Records in a dataset
####

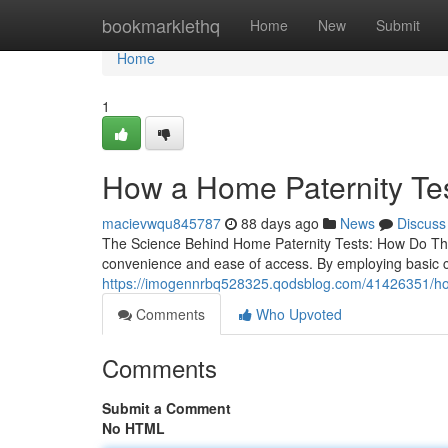
Home
bookmarklethq
Home
New
Submit
Home
1
How a Home Paternity Te
macievwqu845787
88 days ago
News
Discuss
The Science Behind Home Paternity Tests: How Do They
convenience and ease of access. By employing basic 
https://imogennrbq528325.qodsblog.com/41426351/how
Comments
Who Upvoted
Comments
Submit a Comment
No HTML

####

- Task to complete: Write out the text lines of the data above again, replacing every "Comments" with "Replies" and keeping everything else the same. Leave the picture out of your answer.

- Exercise solution:
Home
bookmarklethq
Home
New
Submit
Home
1
How a Home Paternity Te
macievwqu845787
88 days ago
News
Discuss
The Science Behind Home Paternity Tests: How Do They
convenience and ease of access. By employing basic 
https://imogennrbq528325.qodsblog.com/41426351/how
Replies
Who Upvoted
Replies
Submit a Comment
No HTML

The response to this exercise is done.